Lee Share Young (Lee Gok Suey’s grandfather; Edwin Mah Lee’s great grandfather)
In March 1938 Lee Share Young (You Yuey, marriage name) testified that he was a bookkeeper at the Quong Tuck Company in Seattle. He was the father of Lee Gim Jeow and Lee Ling Hung and the grandfather of Lee Gok Suey. He was re-examined regarding some of the questions where there was some confusion—were there twelve rows of houses in his village or thirteen? Lee Share Young said, “There are thirteen rows but the first row at the head is not a regular row because there is only a small house and some toilets there.” [It is easy to see how this trivial fact could be confusing.] Lee Share Young’s son sent him a photo of Gok Suey Lee in 1932. The interrogator asked how he could identify his grandson since he had not seen him since he was two years old. He replied, “I have to trust my son who sent me the picture.” There were other discrepancies about the extended family and deceased ancestors, the location of neighbors’ houses in their home village, and the applicant’s school experience. Eventually the board of special inquiry decided that there was enough information where all the witnesses agreed and they admitted Lee Gok Suey. There were over fifty pages of interrogation. The witnesses were asked about the village, the location of roads, paths, hedges, ponds, shrines, the school, cemetery, stores, and many other minor details. They gave detailed descriptions of the houses, buildings and the people who lived in them. [There were over one hundred houses in their village so this could not have been easy.]
In 1920 Lee Share Young swore in an affidavit that he wanted to bring his son Lee Ling Hung over to the United States. At that time he was a merchant for the Quong Sang Wo Kee Company in Portland, Oregon. He produced his 1888 discharge papers for the interrogators inspection.
When Lee Shere [Share] Yung left for a visit to China in 1900 he obtained an affidavit with his photo attached to assure his reentry into the United States. He swore that he was a member of the Wau Yune Lung Kee Company, dealers in Chinese merchandise and provisions doing business at 739 Commercial Street in San Francisco. He had four witnesses: Chas. E. Harris, O. R. Beal, Frank B. Hoyt and Edgar A. Greenblatt. Lee returned on 2 May 1902.

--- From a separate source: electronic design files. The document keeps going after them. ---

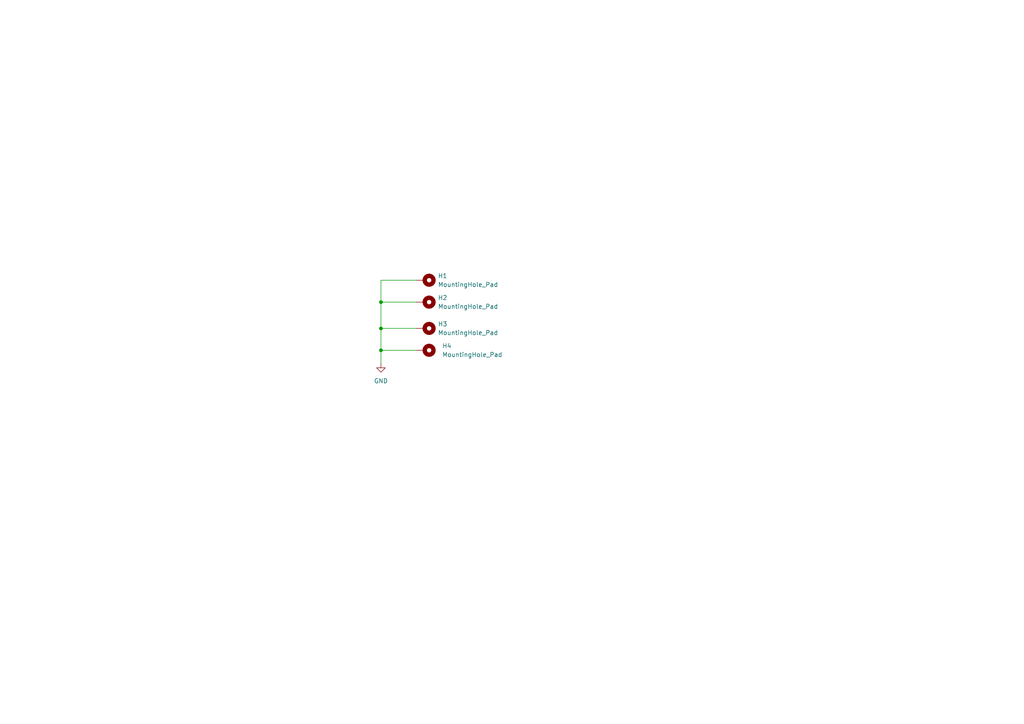
<source format=kicad_sch>
(kicad_sch (version 20211123) (generator eeschema)

  (uuid 0d7218e5-4ad9-4adb-a641-82c617c035b2)

  (paper "A4")

  

  (junction (at 110.49 101.6) (diameter 0) (color 0 0 0 0)
    (uuid 410485a1-49b8-465f-ab86-01bb74c45454)
  )
  (junction (at 110.49 95.25) (diameter 0) (color 0 0 0 0)
    (uuid 42f57f95-bcb0-4c64-b446-8a2e794f9120)
  )
  (junction (at 110.49 87.63) (diameter 0) (color 0 0 0 0)
    (uuid f7e772cb-cd70-4a07-a75b-6204fcd3b90a)
  )

  (wire (pts (xy 110.49 81.28) (xy 120.65 81.28))
    (stroke (width 0) (type default) (color 0 0 0 0))
    (uuid 20ff66a6-a363-45b8-909e-4c822886d8b3)
  )
  (wire (pts (xy 110.49 101.6) (xy 120.65 101.6))
    (stroke (width 0) (type default) (color 0 0 0 0))
    (uuid 46d058ef-10e8-4031-92fd-0966cea8d19b)
  )
  (wire (pts (xy 110.49 95.25) (xy 120.65 95.25))
    (stroke (width 0) (type default) (color 0 0 0 0))
    (uuid 488de5b7-e657-4790-a20e-4736d2c11526)
  )
  (wire (pts (xy 110.49 87.63) (xy 110.49 81.28))
    (stroke (width 0) (type default) (color 0 0 0 0))
    (uuid 5134a5c6-df36-47cf-abdb-70df7441e18d)
  )
  (wire (pts (xy 110.49 105.41) (xy 110.49 101.6))
    (stroke (width 0) (type default) (color 0 0 0 0))
    (uuid 850fbe8b-4b32-4488-8e7c-a04c82159231)
  )
  (wire (pts (xy 110.49 87.63) (xy 120.65 87.63))
    (stroke (width 0) (type default) (color 0 0 0 0))
    (uuid aaed1305-ac9a-4d54-943e-87868ed0a2f9)
  )
  (wire (pts (xy 110.49 101.6) (xy 110.49 95.25))
    (stroke (width 0) (type default) (color 0 0 0 0))
    (uuid e21b25ea-eb3d-4c63-9e5f-b47744923d0d)
  )
  (wire (pts (xy 110.49 95.25) (xy 110.49 87.63))
    (stroke (width 0) (type default) (color 0 0 0 0))
    (uuid fd199c04-638e-47ae-b57d-a25faa9474c6)
  )

  (symbol (lib_id "power:GND") (at 110.49 105.41 0) (unit 1)
    (in_bom yes) (on_board yes) (fields_autoplaced)
    (uuid 71fe7bd1-43ae-4f93-986c-0848aaed3e5b)
    (property "Reference" "#PWR025" (id 0) (at 110.49 111.76 0)
      (effects (font (size 1.27 1.27)) hide)
    )
    (property "Value" "GND" (id 1) (at 110.49 110.49 0))
    (property "Footprint" "" (id 2) (at 110.49 105.41 0)
      (effects (font (size 1.27 1.27)) hide)
    )
    (property "Datasheet" "" (id 3) (at 110.49 105.41 0)
      (effects (font (size 1.27 1.27)) hide)
    )
    (pin "1" (uuid 281524e3-7fe9-4a93-aa92-bfde676dadde))
  )

  (symbol (lib_id "Mechanical:MountingHole_Pad") (at 123.19 81.28 270) (unit 1)
    (in_bom yes) (on_board yes) (fields_autoplaced)
    (uuid 762ed2f3-d0ba-4698-abec-70876852634c)
    (property "Reference" "H1" (id 0) (at 127 80.0099 90)
      (effects (font (size 1.27 1.27)) (justify left))
    )
    (property "Value" "MountingHole_Pad" (id 1) (at 127 82.5499 90)
      (effects (font (size 1.27 1.27)) (justify left))
    )
    (property "Footprint" "MountingHole:MountingHole_3.2mm_M3_Pad" (id 2) (at 123.19 81.28 0)
      (effects (font (size 1.27 1.27)) hide)
    )
    (property "Datasheet" "~" (id 3) (at 123.19 81.28 0)
      (effects (font (size 1.27 1.27)) hide)
    )
    (pin "1" (uuid 7f1a9acb-b447-44a3-b014-d8a25fa104a7))
  )

  (symbol (lib_id "Mechanical:MountingHole_Pad") (at 123.19 101.6 270) (unit 1)
    (in_bom yes) (on_board yes) (fields_autoplaced)
    (uuid 8070a96c-dc95-4b5e-b9f3-e0660856520e)
    (property "Reference" "H4" (id 0) (at 128.2333 100.3299 90)
      (effects (font (size 1.27 1.27)) (justify left))
    )
    (property "Value" "MountingHole_Pad" (id 1) (at 128.2333 102.8699 90)
      (effects (font (size 1.27 1.27)) (justify left))
    )
    (property "Footprint" "MountingHole:MountingHole_3.2mm_M3_Pad" (id 2) (at 123.19 101.6 0)
      (effects (font (size 1.27 1.27)) hide)
    )
    (property "Datasheet" "~" (id 3) (at 123.19 101.6 0)
      (effects (font (size 1.27 1.27)) hide)
    )
    (pin "1" (uuid 2df398b3-8aab-4ba6-924f-3b28f968efd6))
  )

  (symbol (lib_id "Mechanical:MountingHole_Pad") (at 123.19 87.63 270) (unit 1)
    (in_bom yes) (on_board yes) (fields_autoplaced)
    (uuid 9194f929-5f07-409c-9604-2c4ae2511219)
    (property "Reference" "H2" (id 0) (at 127 86.3599 90)
      (effects (font (size 1.27 1.27)) (justify left))
    )
    (property "Value" "MountingHole_Pad" (id 1) (at 127 88.8999 90)
      (effects (font (size 1.27 1.27)) (justify left))
    )
    (property "Footprint" "MountingHole:MountingHole_3.2mm_M3_Pad" (id 2) (at 123.19 87.63 0)
      (effects (font (size 1.27 1.27)) hide)
    )
    (property "Datasheet" "~" (id 3) (at 123.19 87.63 0)
      (effects (font (size 1.27 1.27)) hide)
    )
    (pin "1" (uuid 068b8bfe-d8ad-445a-bdcd-c129f8b97c49))
  )

  (symbol (lib_id "Mechanical:MountingHole_Pad") (at 123.19 95.25 270) (unit 1)
    (in_bom yes) (on_board yes) (fields_autoplaced)
    (uuid b5a90fea-13ef-4d3a-ba31-9df59eeb0c99)
    (property "Reference" "H3" (id 0) (at 127 93.9799 90)
      (effects (font (size 1.27 1.27)) (justify left))
    )
    (property "Value" "MountingHole_Pad" (id 1) (at 127 96.5199 90)
      (effects (font (size 1.27 1.27)) (justify left))
    )
    (property "Footprint" "MountingHole:MountingHole_3.2mm_M3_Pad" (id 2) (at 123.19 95.25 0)
      (effects (font (size 1.27 1.27)) hide)
    )
    (property "Datasheet" "~" (id 3) (at 123.19 95.25 0)
      (effects (font (size 1.27 1.27)) hide)
    )
    (pin "1" (uuid 6ea84f7a-e87b-4b10-b058-c1f3d42be8a3))
  )
)

</source>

Lee Share Young, Lee Gok Suey’s grandfather, was born in San Francisco, California on 7 December 1871 to Lee Yeu May and Hong Shee. His marriage name was Lee Yeow You and he was sometimes known as Lee Yung. He married Toy Shee and they had two sons, Lee Gim, born 14 February 1889 and Lee Ling Hung, born 28 November 1901. Lee Share Yung’s paternal grandparents were Lee Sing Tem and Lew Shee. He had an older brother, Lee Seah Fook, living in California. The parents of his wife, Toy Shee, were Toy Lem Tick and Low Shee.
The family of Edwin Mah Lee found in the Chinese Exclusion Act case files: Parents:
Gok Suey Lee and Pansy Chin Lee (Chan Ngar Ching) Grandparents:
Lee Ling Hung and Luey Shee Great Grandparents:
Lee Share Young and Toy Shee G G Grandparents: (Lee Share Young’s parents)
Lee Yeu May and Hong Shee G G Grandparents: (Toy Shee’s parents)
Toy Lem Tick and Low Shee G G G Grandparents: (Lee Share Young’s grandparents)
Lee Sing Tem and Lew Shee
The Reference Sheets in the files also contains Seattle file numbers for Lee Gok Suey’s cousin, Lee Gwok Ying (7030/13310); uncle, Lee Gim Jeow (7030/4521); Lee Gwock Ying, Lee Gim Jeow’s son, (7030/13310).